**Work request**
If pictures are present, leave them out, and copy the data word for word.

**Records supplied**
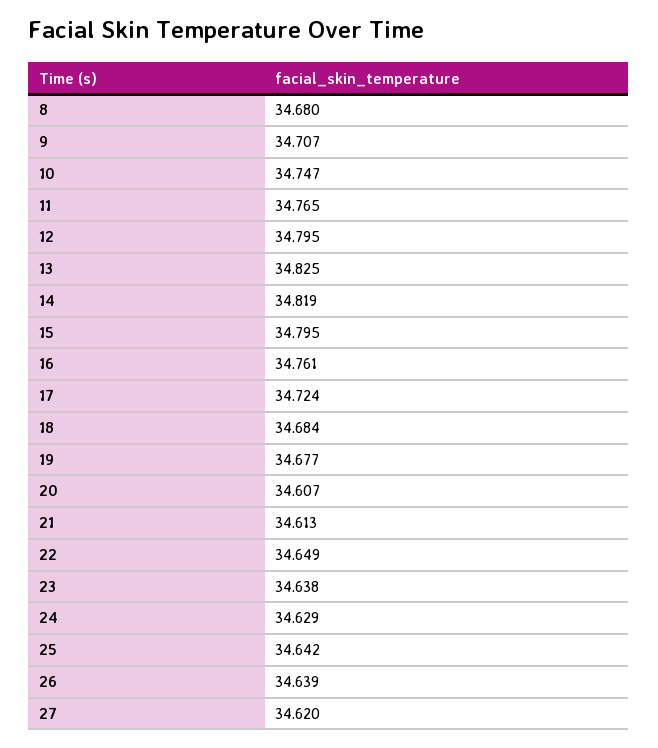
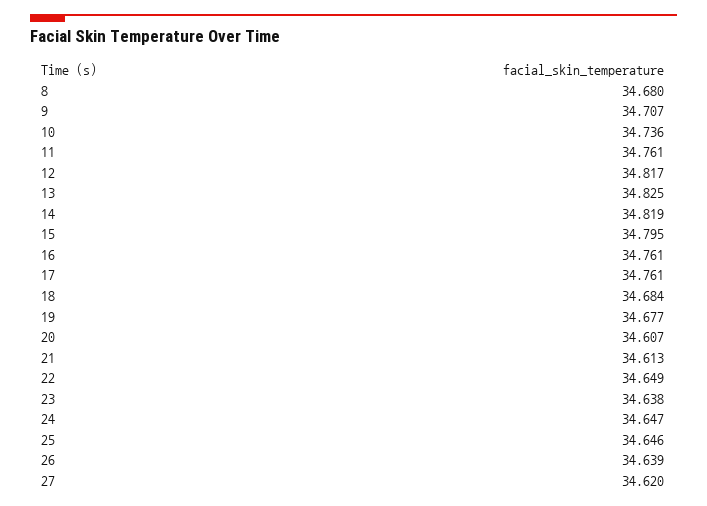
10: 34.747 -> 34.736
11: 34.765 -> 34.761
12: 34.795 -> 34.817
17: 34.724 -> 34.761
24: 34.629 -> 34.647
25: 34.642 -> 34.646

**Task solution**
10: 34.747 -> 34.736
11: 34.765 -> 34.761
12: 34.795 -> 34.817
17: 34.724 -> 34.761
24: 34.629 -> 34.647
25: 34.642 -> 34.646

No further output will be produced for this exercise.